**SET TASK**.
Swap "wysyła" for "przesyła" in the lines starting at "text NI = OdwróćMacierz(N)" and ending at "text maxs manipulacja", and give only those lines back with nothing else changed.

**DATA SUPPLIED**.

"""

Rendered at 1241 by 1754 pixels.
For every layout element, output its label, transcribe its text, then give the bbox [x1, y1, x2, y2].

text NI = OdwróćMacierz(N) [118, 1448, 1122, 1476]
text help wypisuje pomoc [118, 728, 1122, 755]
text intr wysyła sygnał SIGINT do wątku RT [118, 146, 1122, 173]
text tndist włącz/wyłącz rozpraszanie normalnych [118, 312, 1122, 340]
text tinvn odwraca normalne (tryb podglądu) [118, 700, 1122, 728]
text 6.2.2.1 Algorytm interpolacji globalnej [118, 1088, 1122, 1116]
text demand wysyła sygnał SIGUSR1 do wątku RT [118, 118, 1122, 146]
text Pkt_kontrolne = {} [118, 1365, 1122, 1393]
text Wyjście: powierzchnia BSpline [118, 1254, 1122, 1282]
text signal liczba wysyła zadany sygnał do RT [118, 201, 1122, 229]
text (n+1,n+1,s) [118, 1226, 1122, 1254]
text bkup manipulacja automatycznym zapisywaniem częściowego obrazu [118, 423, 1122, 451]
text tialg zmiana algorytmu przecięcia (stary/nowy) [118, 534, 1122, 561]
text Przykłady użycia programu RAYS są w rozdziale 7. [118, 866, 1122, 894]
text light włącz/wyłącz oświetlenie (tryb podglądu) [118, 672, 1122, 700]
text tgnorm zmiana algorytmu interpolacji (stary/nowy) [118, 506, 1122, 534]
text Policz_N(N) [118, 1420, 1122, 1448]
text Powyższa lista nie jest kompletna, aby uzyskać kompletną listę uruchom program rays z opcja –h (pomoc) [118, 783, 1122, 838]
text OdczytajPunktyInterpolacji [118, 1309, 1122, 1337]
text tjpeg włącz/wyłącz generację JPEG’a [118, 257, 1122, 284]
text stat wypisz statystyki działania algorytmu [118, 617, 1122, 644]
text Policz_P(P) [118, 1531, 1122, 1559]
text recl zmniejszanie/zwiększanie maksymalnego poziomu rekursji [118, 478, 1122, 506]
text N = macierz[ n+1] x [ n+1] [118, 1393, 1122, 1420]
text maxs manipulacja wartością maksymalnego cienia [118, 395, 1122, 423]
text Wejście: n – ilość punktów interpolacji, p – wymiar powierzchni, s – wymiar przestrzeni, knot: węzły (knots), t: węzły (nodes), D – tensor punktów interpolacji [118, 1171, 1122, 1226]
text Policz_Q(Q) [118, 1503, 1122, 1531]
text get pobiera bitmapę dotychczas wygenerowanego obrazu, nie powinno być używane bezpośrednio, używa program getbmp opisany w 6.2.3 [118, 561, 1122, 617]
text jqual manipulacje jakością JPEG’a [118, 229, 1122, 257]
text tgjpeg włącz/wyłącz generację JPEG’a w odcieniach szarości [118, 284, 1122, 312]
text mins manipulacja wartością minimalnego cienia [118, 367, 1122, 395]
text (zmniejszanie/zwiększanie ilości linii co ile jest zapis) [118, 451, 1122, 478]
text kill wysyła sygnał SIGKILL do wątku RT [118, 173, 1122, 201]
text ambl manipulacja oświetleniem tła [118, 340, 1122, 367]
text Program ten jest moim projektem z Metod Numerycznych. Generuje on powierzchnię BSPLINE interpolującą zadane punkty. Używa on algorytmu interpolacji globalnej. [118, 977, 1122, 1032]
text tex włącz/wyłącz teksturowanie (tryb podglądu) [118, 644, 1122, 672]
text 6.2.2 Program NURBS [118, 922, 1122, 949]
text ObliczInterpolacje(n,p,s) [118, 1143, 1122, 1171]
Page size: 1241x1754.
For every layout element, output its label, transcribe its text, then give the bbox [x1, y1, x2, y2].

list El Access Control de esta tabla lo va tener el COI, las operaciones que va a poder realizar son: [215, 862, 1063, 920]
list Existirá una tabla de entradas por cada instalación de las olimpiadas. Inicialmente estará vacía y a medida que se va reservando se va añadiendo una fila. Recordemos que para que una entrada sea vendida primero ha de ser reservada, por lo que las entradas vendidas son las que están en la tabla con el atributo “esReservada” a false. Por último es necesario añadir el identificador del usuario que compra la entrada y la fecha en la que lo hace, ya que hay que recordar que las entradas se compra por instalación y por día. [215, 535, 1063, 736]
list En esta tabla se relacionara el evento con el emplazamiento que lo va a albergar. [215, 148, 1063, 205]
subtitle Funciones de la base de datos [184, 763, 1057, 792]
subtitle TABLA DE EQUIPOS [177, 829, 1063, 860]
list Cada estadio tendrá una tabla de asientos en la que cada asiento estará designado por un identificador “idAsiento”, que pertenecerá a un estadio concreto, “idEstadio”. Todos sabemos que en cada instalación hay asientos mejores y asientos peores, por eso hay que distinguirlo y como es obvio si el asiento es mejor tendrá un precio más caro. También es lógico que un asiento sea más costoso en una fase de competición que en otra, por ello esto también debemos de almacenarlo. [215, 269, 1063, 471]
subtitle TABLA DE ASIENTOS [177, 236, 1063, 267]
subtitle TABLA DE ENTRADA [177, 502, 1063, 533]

"""

**FINISHED EXERCISE**.
text NI = OdwróćMacierz(N) [118, 1448, 1122, 1476]
text help wypisuje pomoc [118, 728, 1122, 755]
text intr przesyła sygnał SIGINT do wątku RT [118, 146, 1122, 173]
text tndist włącz/wyłącz rozpraszanie normalnych [118, 312, 1122, 340]
text tinvn odwraca normalne (tryb podglądu) [118, 700, 1122, 728]
text 6.2.2.1 Algorytm interpolacji globalnej [118, 1088, 1122, 1116]
text demand przesyła sygnał SIGUSR1 do wątku RT [118, 118, 1122, 146]
text Pkt_kontrolne = {} [118, 1365, 1122, 1393]
text Wyjście: powierzchnia BSpline [118, 1254, 1122, 1282]
text signal liczba przesyła zadany sygnał do RT [118, 201, 1122, 229]
text (n+1,n+1,s) [118, 1226, 1122, 1254]
text bkup manipulacja automatycznym zapisywaniem częściowego obrazu [118, 423, 1122, 451]
text tialg zmiana algorytmu przecięcia (stary/nowy) [118, 534, 1122, 561]
text Przykłady użycia programu RAYS są w rozdziale 7. [118, 866, 1122, 894]
text light włącz/wyłącz oświetlenie (tryb podglądu) [118, 672, 1122, 700]
text tgnorm zmiana algorytmu interpolacji (stary/nowy) [118, 506, 1122, 534]
text Policz_N(N) [118, 1420, 1122, 1448]
text Powyższa lista nie jest kompletna, aby uzyskać kompletną listę uruchom program rays z opcja –h (pomoc) [118, 783, 1122, 838]
text OdczytajPunktyInterpolacji [118, 1309, 1122, 1337]
text tjpeg włącz/wyłącz generację JPEG’a [118, 257, 1122, 284]
text stat wypisz statystyki działania algorytmu [118, 617, 1122, 644]
text Policz_P(P) [118, 1531, 1122, 1559]
text recl zmniejszanie/zwiększanie maksymalnego poziomu rekursji [118, 478, 1122, 506]
text N = macierz[ n+1] x [ n+1] [118, 1393, 1122, 1420]
text maxs manipulacja wartością maksymalnego cienia [118, 395, 1122, 423]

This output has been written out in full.